*Consignes*. Dans l'extrait sur les appartements de fonction d'Estrosi, quelle mesure le gouvernement a-t-il prise immédiatement ?

*Extrait du document*.
•••••

Cette dernière affaire, datant de 2005, peut avoir pour écho celle d’Estrosi, d’il y a seulement quelques semaines, accusé une fois encore par l’hebdo de cumuler inutilement plusieurs appartements de fonction. Le gouvernement, craignant désormais les vagues que peuvent provoquer les pavés jetés dans la mare par le canard, a immédiatement invité les journalistes pour une petite visite guidée des logements d’Estrosi, montrant qu’il n’y avait pas anguille sous roche. Cependant, sans se laisser intimider, le journal a surenchéri en ridiculisant la supercherie évidente de cette conférence de presse.

•••••

*Données fournies*.
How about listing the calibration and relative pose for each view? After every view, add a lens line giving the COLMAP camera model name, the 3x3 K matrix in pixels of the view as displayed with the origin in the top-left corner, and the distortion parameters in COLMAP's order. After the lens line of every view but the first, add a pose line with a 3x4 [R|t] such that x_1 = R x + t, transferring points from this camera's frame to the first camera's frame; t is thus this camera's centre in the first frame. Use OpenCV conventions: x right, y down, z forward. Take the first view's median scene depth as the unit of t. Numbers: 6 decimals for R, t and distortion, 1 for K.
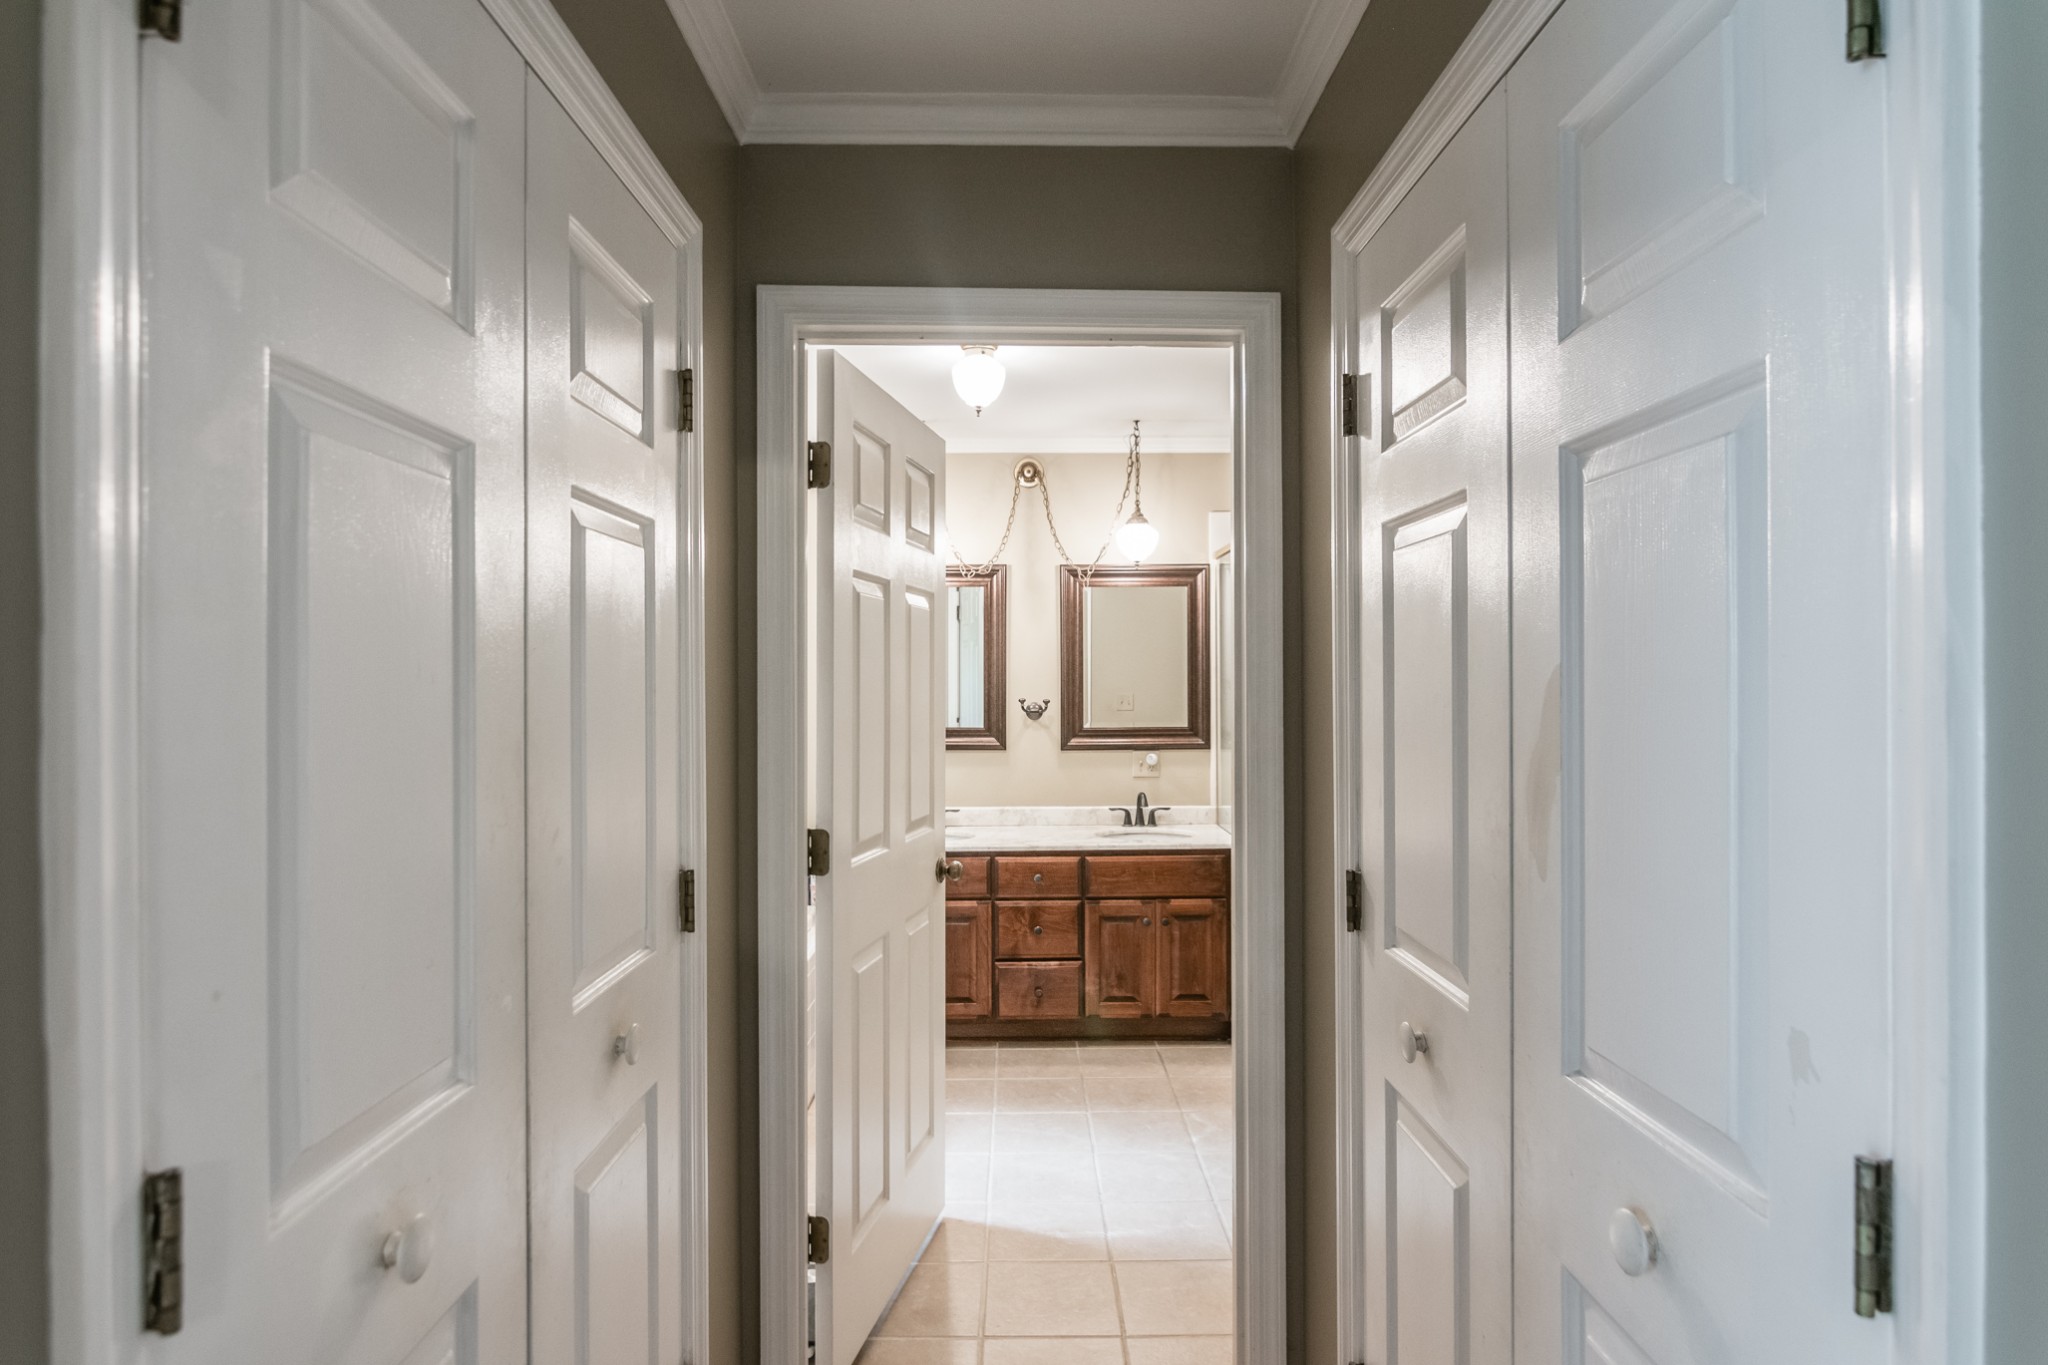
lens RADIAL K [[1066.3, 0, 1024.0], [0, 1066.3, 682.5], [0, 0, 1]] dist [0.000616, 0.000098]
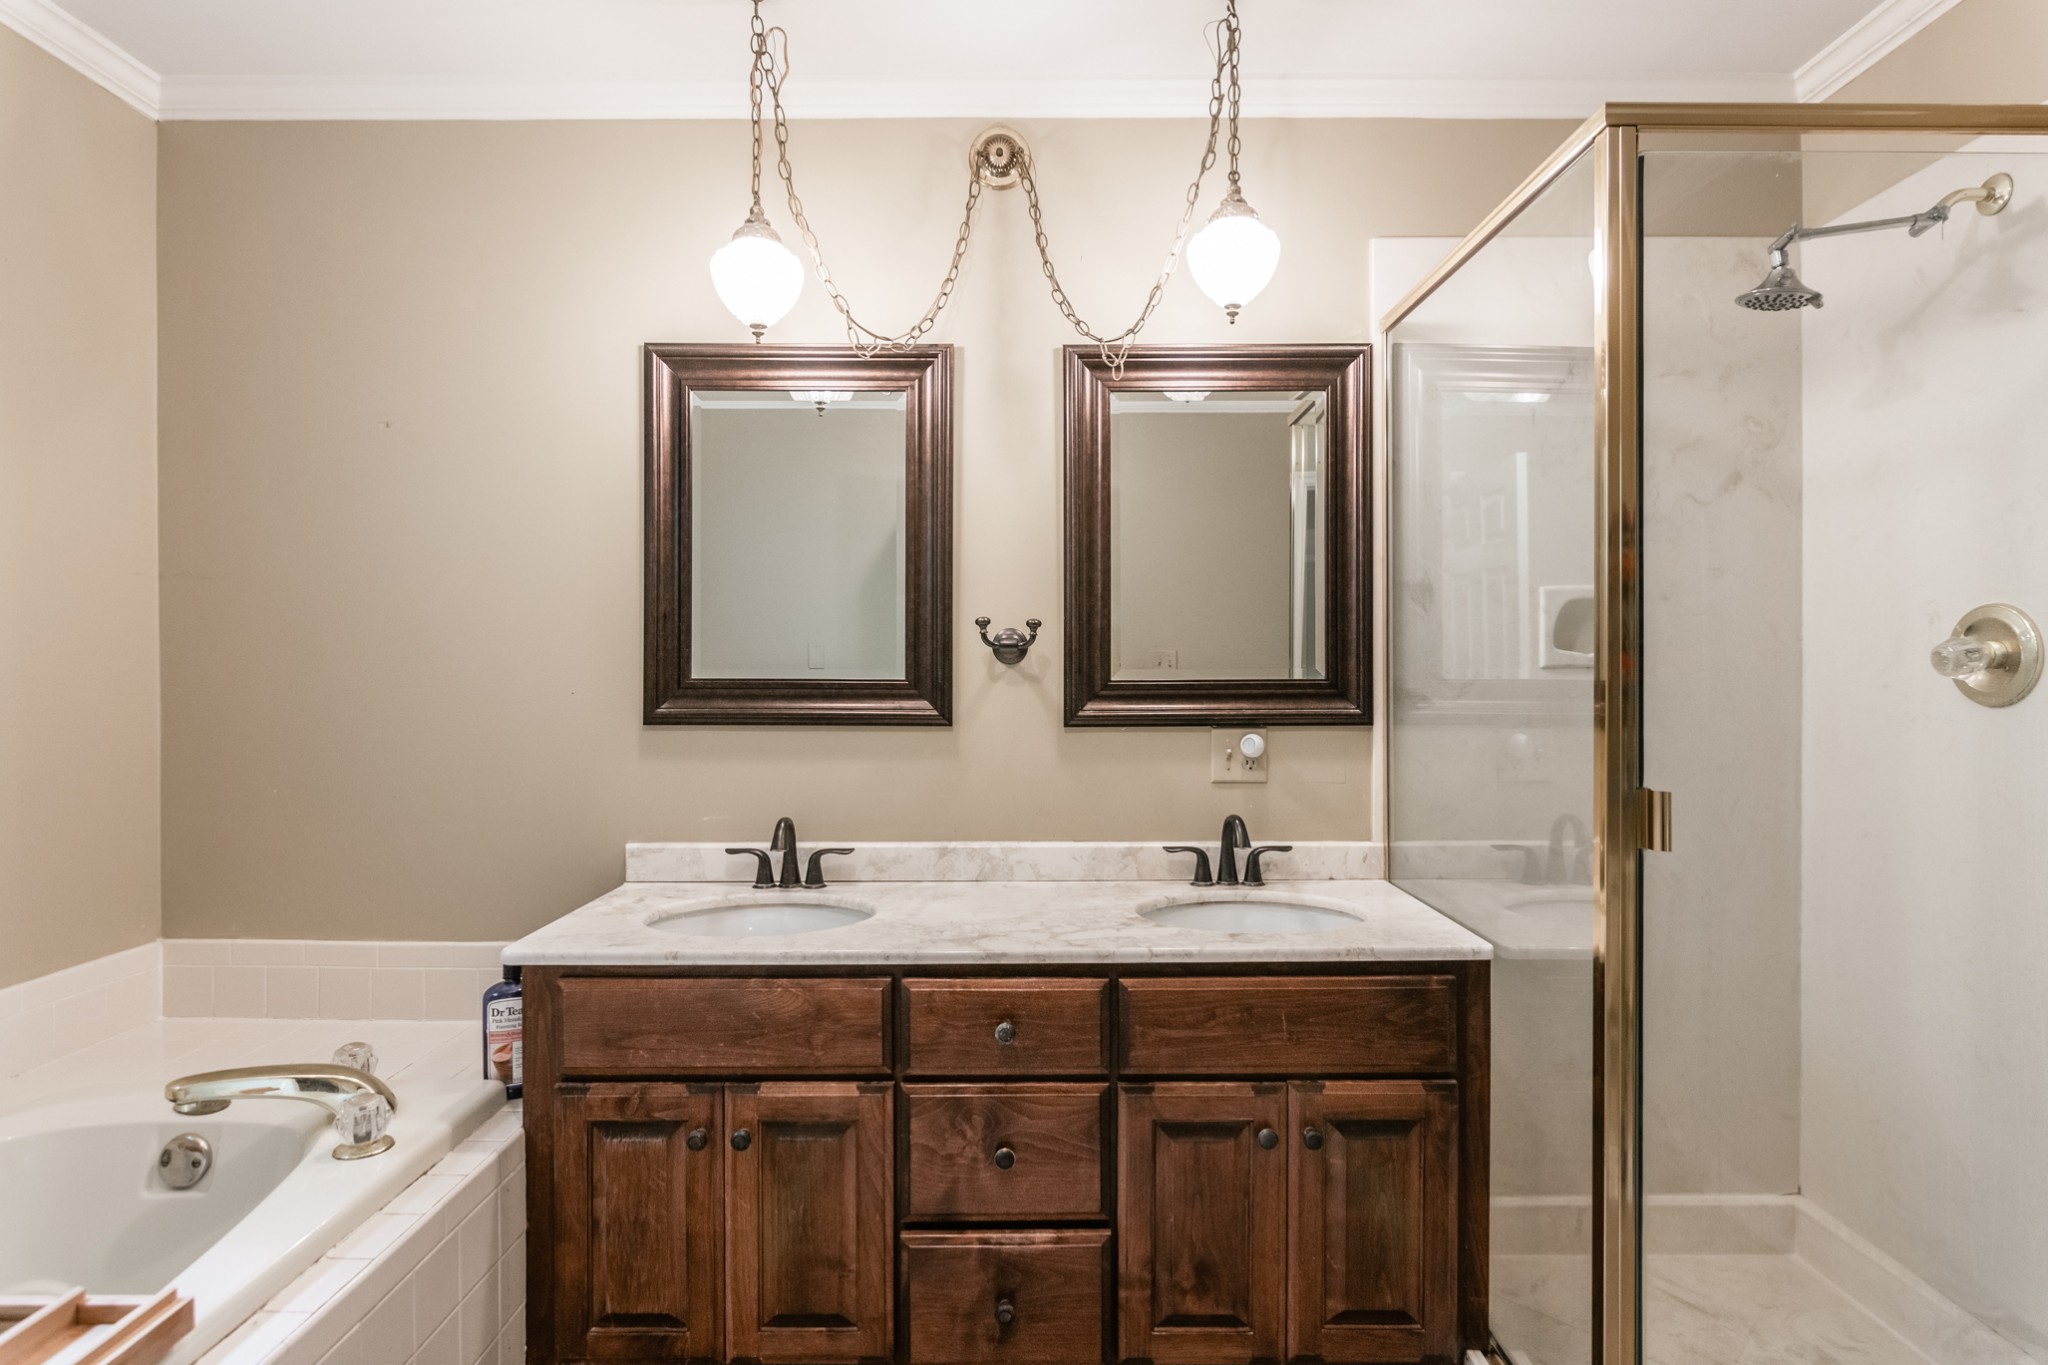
lens RADIAL K [[1069.2, 0, 1037.4], [0, 1069.2, 673.9], [0, 0, 1]] dist [-0.002374, 0.000850]
pose [[0.999997, 0.001961, -0.001173, 0.024452], [-0.001956, 0.999990, 0.003927, 0.040253], [0.001180, -0.003925, 0.999992, 0.549616]]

•••••

*Solution*. Il a invité les journalistes à une petite visite guidée des logements d'Estrosi.